Following Sulla’s final march on Rome in November, 82 BC, he was appointed dictator by the Senate – a temporary
office intended to allow a single individual to take complete control of the
Republic in times of acute crisis – and proceeded to oversee the execution of
almost ten thousand “enemies of Rome” while pursuing a substantial overhaul of
the Roman constitution. His intention, as stated, was to return the Republic to
an earlier era when the Senate was dominant and the plebs – through their
exclusive possession of the office of tribunus
plebis – exercised only minimal political power, as well as to prevent
future military strongmen like Marius (or himself) from using their authority
to seize power in Rome. The result, in point of fact, was that ambitious
generals like Pompey and Caesar – whose independence had been guaranteed by the
reforms wrought by Marius and left intact by Sulla – saw that it was possible
to basically bully the Senate into giving them whatever they desired. And
though Pompey ultimately sided with the Senate during Caesar’s own march on
Rome in 49 BC – leading to another civil war – both men were very much the
products of the same trend in Roman history away from stability and
conservatism and towards militarism and populism.
Notwithstanding
the fact that the inhabitants of the United States in the late 1780s enjoyed
the benefit of hindsight when compared to their Roman forebears, there was
still no reason for the former to ever think of themselves as being somehow
morally superior to the latter. People change, George Clinton attempted to
remind his countrymen. Their values change, their priorities change, and so do
the things they think of as being permissible and forbidden.
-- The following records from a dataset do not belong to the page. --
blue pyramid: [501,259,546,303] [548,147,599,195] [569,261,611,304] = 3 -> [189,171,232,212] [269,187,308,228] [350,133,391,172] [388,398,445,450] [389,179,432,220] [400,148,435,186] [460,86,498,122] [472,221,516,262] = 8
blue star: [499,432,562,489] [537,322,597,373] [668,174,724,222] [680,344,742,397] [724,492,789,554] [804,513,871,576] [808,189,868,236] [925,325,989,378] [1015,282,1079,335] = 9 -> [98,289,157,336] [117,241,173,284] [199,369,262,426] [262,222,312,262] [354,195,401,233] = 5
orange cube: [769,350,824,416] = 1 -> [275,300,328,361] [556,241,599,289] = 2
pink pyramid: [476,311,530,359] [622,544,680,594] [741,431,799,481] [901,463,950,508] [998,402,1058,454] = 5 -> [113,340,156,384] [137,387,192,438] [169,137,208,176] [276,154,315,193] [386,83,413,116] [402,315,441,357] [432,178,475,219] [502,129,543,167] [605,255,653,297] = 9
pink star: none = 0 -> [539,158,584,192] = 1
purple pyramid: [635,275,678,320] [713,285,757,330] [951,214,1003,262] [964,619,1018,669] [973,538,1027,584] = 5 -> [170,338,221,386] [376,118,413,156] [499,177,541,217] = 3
How long had it
been, at the time that Cato V was published in 1787, since the only acceptable
toast in the whole of America was “God Save the King?” Twenty years?
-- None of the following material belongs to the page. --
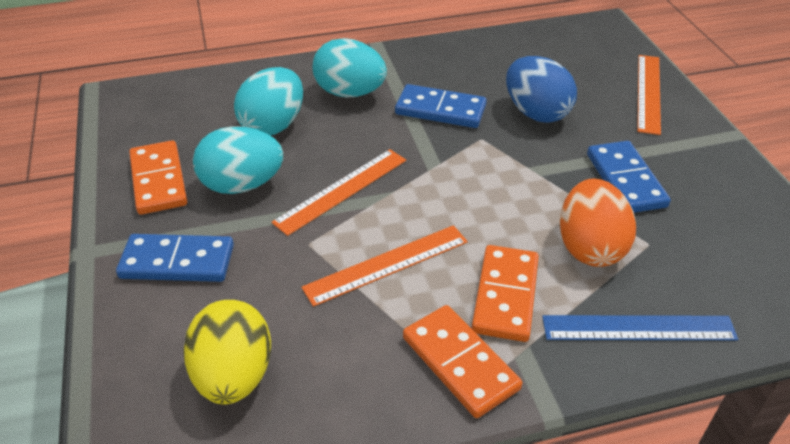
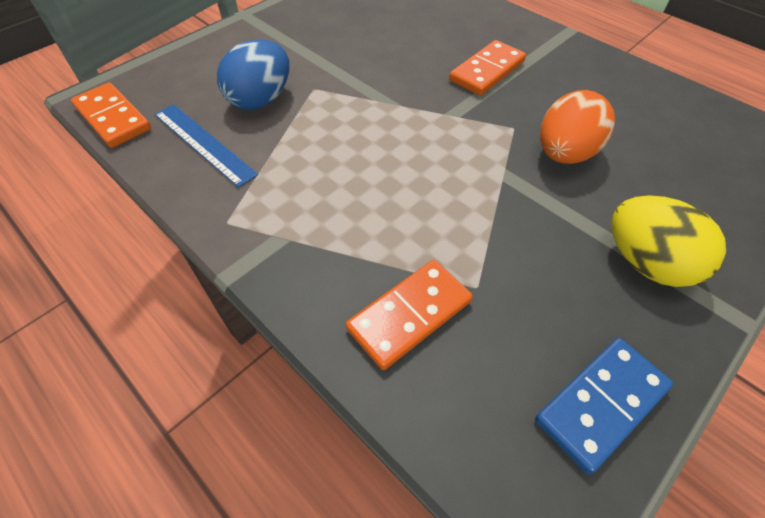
blue domino: [116,234,234,282] [395,84,487,128] [587,141,671,213] = 3 -> [535,338,673,474] = 1
orange ruler: [271,149,406,236] [301,225,468,307] [637,55,661,135] = 3 -> none = 0
turquoise egg: [193,126,283,194] [234,67,303,136] [313,38,387,98] = 3 -> none = 0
Twenty-five? How many of the Founding Generation’s shining lights had begun
their public careers in dutiful service to the Crown? No less than George
Washington himself had once desperately yearned for a commission in the British
Army, while John Adams had famously defended the British soldiers accused of
firing on a crowd of demonstrators in Boston in March, 1770. The fact that such
things had become, by the late 1780s, more or less unthinkable would seem to testify
to what Clinton was arguing. In a remarkably short span of time, the Thirteen
Colonies had become the United States of America. A great deal had gone into
this transformation, to be sure, but it was still frankly stunning thing to
contemplate. So how, then, given the changes that millions of people living and
working in the American republic in the late 1780s had either witnessed or
partaken in over the previous two decades, could anyone had believed that the
American people would thereafter remain exactly as they were? A people who had
stretched their imaginations to the extent that they almost completely altered
their socio-political situation were afterwards going to maintain themselves in
a state of static equilibrium? Clinton’s invocation of the name “Caesar” in the
text of Cato V was a dread reminder that such thinking was utter foolishness. The
American people were capable of great things, clearly. But they were also
capable of a great deal else besides.